In The Company Of Clouds
featured some well-known guest artists, and as I noted in the album review: “On the nine track In The Company Of Clouds, Erik is joined by pedal steel guitar ace John Pirruccello as well as guest artists that include rock guitar legend Steve Hunter, New Age guitarist Jeff Pearce, guitarist Phil Miller, along with a range of other artists who help Eski flesh out the sound stage.”

Anyway, life’s too short and 2019 rolled around and during that period, Erik released what looks like his final album, called A Trick Of The Wind. More subdued and instrospective perhaps than his other albums, A Trick Of The Wind nevertheless features some stunning musical moments enhanced by Erik’s work on fretted / fretless bass, eBow bass, keyboards synths, electric sitar, percussion programming, bass- generated fx and vocals. Mostly instrumental, A Trick Of The Wind features several wordless vocals from a range of singers, along with guest artists like John Lutrell (guitar), Jeff Pearce (guitar synth), Jeff Oster (trumpet, flugelhorn) and drummer Celso Alberti. Also here is the steel guitar magic of John Pirruccello, who is/was so much a part of Erik’s first solo albums. As some writers have noted, A Trick Of The Wind features a haunting cover art, which is par for the course for an Erik Scott album and then there’s Erik’s liner notes, which are kind of prophetic in a way. As you can also hear, there’s a gospel kind of tinge to the wordless vocals, which forms a kind of soundtrack of God opening the gates of heaven perhaps, befitting a great musician and an equally important artist on the contemporary instrumental music scene.

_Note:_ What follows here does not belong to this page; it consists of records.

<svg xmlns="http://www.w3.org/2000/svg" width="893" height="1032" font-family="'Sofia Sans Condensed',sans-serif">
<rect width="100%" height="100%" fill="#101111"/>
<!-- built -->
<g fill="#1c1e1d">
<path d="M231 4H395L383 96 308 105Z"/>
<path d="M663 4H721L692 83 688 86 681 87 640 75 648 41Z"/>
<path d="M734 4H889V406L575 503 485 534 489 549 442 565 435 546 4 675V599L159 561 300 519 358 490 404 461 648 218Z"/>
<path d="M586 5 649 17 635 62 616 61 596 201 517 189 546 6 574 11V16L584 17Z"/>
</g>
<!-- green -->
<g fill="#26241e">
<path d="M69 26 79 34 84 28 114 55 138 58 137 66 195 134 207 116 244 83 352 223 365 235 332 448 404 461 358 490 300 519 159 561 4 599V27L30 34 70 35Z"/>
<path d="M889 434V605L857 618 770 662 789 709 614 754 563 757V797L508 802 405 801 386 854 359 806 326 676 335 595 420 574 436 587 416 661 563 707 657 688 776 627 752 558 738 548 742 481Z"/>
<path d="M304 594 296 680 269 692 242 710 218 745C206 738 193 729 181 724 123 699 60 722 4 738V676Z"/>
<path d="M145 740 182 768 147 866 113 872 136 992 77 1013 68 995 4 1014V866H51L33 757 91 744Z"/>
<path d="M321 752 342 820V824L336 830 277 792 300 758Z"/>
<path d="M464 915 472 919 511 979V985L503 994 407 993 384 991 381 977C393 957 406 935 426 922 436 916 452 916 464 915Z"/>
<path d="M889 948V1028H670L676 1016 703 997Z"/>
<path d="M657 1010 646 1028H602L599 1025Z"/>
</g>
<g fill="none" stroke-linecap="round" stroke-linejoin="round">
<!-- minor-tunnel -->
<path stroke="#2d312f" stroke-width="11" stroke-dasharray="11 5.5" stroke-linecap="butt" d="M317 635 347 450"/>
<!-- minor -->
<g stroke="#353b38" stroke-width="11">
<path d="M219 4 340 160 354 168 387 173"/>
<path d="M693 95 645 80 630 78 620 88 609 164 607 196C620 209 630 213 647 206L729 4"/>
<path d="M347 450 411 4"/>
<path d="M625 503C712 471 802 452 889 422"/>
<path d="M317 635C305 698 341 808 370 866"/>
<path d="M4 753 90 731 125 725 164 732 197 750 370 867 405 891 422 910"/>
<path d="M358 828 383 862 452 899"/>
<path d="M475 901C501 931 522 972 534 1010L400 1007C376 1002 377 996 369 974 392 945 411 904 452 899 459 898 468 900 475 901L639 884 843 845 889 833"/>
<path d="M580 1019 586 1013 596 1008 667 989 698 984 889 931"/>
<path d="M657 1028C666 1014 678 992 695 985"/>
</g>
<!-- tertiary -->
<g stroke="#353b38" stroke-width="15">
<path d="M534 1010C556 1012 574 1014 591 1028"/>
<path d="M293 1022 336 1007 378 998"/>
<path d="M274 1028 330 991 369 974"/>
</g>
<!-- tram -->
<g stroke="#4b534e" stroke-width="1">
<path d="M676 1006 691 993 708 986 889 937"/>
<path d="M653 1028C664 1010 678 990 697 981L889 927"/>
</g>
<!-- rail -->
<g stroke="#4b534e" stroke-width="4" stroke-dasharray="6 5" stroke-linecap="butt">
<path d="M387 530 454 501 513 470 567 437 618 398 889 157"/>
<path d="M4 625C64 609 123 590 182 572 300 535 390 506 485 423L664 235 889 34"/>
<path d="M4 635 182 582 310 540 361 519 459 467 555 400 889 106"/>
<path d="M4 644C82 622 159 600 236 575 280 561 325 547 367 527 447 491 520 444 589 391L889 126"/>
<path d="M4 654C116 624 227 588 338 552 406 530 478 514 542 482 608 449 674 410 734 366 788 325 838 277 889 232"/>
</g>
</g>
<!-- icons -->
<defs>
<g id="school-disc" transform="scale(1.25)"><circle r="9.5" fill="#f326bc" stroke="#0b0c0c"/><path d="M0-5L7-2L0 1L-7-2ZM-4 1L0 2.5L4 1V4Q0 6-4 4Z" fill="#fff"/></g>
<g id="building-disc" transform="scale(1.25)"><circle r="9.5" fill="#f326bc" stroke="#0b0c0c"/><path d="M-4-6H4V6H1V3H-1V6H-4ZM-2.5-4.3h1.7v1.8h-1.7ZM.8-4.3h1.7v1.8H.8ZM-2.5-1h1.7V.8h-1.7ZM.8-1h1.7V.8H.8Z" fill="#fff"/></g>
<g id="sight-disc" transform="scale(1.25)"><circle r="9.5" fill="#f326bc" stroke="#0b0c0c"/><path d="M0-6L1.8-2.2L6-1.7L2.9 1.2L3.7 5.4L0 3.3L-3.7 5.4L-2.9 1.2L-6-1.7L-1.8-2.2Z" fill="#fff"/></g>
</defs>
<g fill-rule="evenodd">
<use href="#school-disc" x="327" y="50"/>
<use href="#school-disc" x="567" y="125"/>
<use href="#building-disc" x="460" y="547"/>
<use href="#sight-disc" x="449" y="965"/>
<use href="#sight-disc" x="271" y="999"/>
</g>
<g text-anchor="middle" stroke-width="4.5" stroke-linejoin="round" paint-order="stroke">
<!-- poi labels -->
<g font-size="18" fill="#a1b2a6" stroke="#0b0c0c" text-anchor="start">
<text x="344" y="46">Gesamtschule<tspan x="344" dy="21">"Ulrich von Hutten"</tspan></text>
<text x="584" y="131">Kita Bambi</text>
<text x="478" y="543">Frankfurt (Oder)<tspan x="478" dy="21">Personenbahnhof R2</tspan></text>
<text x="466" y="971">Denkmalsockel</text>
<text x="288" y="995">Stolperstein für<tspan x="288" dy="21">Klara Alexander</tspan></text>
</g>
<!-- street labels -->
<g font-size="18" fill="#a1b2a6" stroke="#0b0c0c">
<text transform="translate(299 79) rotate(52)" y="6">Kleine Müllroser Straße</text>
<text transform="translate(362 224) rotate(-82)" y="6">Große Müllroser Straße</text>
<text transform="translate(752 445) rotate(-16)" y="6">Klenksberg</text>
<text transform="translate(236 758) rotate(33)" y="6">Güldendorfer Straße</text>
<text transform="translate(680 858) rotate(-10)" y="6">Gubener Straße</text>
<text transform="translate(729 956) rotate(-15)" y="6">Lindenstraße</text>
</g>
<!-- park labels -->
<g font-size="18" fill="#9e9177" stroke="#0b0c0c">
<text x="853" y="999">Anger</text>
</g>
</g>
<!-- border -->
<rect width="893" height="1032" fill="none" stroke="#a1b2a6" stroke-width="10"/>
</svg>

Just this past July 2019, Erik sounded excited about A Trick Of The Wind and he emailed about his new album and told me, “It has done very well. Nominated for Album of the Year and Best Contemporary Instrumental at ZMR, OWM… Also nominated at the 4 Global Peace Song Awards and The IMA's. I won “Producer Award”. The Best New Age album nominations I think are nice nods of approval, but in that category, almost every album in the top 5 "Best New Age" category, are more 'New Age' than mine, so I get it. The awards won are usually in the Best Contemporary Instrumental category, which makes sense. It has a track "Ghosts of Storyville' nominated in the Jazz category at the Peace Song Awards, which is interesting, but the track does salute the inventors of that music in 1900... JAZZ, so it makes sense as well.”

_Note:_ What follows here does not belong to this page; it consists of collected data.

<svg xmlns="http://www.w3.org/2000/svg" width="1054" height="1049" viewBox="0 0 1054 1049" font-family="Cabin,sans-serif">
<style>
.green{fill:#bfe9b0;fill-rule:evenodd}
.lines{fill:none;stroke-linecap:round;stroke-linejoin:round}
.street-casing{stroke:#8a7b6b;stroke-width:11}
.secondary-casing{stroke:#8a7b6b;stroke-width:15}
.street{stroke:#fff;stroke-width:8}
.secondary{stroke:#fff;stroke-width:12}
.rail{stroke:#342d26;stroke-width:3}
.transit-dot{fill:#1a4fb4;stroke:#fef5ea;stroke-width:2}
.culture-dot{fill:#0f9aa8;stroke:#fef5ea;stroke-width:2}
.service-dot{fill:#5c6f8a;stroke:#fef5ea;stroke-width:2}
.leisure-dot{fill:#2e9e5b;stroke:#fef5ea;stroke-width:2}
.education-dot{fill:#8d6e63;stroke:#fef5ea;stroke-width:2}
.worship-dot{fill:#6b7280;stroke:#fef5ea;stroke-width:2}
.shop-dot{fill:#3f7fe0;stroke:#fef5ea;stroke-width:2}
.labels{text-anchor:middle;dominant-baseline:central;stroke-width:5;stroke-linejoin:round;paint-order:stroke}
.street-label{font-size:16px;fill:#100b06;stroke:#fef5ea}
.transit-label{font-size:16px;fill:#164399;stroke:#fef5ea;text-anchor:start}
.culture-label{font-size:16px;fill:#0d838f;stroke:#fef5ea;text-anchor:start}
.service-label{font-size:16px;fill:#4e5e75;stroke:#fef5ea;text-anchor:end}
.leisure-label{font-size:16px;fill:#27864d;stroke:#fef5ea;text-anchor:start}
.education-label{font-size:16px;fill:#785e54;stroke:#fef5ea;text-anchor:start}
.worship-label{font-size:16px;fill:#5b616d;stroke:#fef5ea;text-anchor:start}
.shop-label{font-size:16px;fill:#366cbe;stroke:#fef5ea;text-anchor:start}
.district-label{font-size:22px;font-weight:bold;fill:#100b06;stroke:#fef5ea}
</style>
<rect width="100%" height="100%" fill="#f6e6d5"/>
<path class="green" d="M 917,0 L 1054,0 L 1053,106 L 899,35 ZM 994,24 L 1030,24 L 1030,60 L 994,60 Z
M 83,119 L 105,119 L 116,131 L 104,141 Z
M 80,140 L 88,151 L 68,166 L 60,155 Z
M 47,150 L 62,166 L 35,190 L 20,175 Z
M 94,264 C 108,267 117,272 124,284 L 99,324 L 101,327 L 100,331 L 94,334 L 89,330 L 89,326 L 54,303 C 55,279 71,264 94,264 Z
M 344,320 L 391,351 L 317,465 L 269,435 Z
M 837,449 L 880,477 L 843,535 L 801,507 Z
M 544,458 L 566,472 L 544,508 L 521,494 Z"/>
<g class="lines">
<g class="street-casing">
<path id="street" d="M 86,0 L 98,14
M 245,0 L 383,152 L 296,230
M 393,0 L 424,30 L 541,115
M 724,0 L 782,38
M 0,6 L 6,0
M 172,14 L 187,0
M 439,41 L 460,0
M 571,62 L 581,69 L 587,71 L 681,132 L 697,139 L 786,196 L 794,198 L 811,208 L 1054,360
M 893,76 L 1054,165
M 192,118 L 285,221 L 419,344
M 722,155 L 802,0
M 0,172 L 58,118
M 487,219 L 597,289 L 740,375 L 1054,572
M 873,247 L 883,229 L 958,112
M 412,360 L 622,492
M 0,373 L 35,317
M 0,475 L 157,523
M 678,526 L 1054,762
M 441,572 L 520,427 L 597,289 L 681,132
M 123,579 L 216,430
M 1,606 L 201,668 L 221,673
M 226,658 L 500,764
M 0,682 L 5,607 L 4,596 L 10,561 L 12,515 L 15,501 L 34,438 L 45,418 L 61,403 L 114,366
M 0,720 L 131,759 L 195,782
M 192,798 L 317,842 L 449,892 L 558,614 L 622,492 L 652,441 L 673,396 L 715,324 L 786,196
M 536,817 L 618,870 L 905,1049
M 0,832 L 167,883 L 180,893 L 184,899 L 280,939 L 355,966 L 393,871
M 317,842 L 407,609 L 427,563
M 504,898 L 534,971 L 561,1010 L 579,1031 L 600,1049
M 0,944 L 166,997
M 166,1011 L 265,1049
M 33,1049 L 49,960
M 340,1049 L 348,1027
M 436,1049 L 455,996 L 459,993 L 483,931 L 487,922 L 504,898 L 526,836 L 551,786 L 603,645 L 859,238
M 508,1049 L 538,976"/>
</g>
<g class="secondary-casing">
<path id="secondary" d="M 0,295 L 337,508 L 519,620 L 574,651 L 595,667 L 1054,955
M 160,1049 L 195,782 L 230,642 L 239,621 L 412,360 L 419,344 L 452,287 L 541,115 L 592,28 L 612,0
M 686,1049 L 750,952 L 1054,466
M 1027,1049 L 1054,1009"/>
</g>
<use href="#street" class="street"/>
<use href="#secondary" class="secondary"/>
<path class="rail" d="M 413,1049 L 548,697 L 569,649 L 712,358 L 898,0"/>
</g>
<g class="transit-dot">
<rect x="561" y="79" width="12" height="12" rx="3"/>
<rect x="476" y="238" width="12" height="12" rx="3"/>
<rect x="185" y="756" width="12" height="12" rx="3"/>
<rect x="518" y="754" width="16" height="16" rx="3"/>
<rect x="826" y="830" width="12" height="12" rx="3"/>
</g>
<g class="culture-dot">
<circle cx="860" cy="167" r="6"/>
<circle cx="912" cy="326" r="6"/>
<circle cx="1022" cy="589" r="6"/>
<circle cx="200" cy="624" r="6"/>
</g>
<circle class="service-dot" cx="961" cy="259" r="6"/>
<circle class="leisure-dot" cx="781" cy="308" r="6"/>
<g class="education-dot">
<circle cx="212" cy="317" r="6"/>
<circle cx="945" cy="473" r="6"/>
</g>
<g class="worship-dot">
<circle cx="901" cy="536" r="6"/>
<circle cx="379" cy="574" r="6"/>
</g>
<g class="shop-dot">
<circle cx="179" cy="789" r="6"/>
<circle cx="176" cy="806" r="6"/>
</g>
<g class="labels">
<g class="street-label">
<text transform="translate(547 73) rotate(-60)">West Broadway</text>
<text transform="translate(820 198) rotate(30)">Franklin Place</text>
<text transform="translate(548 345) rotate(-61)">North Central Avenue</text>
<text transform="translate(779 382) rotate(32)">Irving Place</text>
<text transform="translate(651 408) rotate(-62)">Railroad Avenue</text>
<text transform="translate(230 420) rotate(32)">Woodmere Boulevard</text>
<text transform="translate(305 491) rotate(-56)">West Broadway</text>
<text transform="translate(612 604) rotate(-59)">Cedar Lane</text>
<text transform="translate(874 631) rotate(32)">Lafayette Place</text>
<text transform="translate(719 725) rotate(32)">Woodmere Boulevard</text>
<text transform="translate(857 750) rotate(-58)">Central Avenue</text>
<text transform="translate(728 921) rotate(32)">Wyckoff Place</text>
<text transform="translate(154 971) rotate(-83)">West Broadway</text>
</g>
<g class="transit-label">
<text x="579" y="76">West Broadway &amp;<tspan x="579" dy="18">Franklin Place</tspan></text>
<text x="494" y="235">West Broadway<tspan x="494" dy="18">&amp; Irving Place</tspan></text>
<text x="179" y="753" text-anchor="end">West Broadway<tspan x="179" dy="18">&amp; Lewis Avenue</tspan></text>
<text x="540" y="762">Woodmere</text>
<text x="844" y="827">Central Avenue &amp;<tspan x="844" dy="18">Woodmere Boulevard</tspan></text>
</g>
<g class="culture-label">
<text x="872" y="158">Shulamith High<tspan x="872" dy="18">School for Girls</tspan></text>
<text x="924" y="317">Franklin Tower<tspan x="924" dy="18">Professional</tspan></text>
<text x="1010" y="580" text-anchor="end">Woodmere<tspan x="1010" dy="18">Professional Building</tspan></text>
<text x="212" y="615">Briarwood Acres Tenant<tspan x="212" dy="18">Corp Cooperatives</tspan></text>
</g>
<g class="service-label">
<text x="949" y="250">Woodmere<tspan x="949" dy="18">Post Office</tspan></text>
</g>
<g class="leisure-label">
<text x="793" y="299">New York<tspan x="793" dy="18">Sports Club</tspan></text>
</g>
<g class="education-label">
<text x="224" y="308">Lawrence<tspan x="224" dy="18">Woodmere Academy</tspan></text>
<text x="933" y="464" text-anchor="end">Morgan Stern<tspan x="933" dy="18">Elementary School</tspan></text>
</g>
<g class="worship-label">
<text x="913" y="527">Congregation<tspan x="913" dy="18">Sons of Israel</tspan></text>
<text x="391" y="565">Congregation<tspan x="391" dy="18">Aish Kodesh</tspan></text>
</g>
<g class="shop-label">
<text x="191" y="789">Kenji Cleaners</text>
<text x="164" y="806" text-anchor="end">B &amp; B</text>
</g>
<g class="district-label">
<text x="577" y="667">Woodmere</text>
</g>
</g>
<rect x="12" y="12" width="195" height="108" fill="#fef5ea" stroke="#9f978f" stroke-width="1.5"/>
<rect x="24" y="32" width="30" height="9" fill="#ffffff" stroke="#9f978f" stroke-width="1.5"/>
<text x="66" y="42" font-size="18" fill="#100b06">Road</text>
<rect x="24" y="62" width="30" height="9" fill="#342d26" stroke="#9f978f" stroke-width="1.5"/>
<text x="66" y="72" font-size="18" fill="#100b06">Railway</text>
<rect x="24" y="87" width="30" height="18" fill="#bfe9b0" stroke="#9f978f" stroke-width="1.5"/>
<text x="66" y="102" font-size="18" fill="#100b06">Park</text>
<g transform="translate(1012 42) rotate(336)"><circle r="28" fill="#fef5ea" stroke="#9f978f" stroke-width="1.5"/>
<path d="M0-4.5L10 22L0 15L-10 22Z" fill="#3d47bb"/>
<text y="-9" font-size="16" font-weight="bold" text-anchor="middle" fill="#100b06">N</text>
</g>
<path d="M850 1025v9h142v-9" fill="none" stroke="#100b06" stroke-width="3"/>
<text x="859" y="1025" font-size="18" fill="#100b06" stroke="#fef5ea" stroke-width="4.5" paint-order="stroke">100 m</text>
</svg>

Words, in and of themselves feel carved in stone now when it comes to describing the magic of Erik Scott’s music. With the fires raging in the skies in his adopted town, life has truly become much harder now than even 20 years ago. Those who want to hear and learn more can always go back and read these interviews with Erik Scott and his insightful words regarding a series of intriguing CD releases from a most intriguing artist. In the early 21st century, we all live in the age of the internet, magically reaching across continents in mere seconds. Maybe we didn’t hang out like people did in the old days, or speak on our cell phones, as is the custom in the 2020 era, but I will always appreciate Erik Scott for being the musical innovator he is.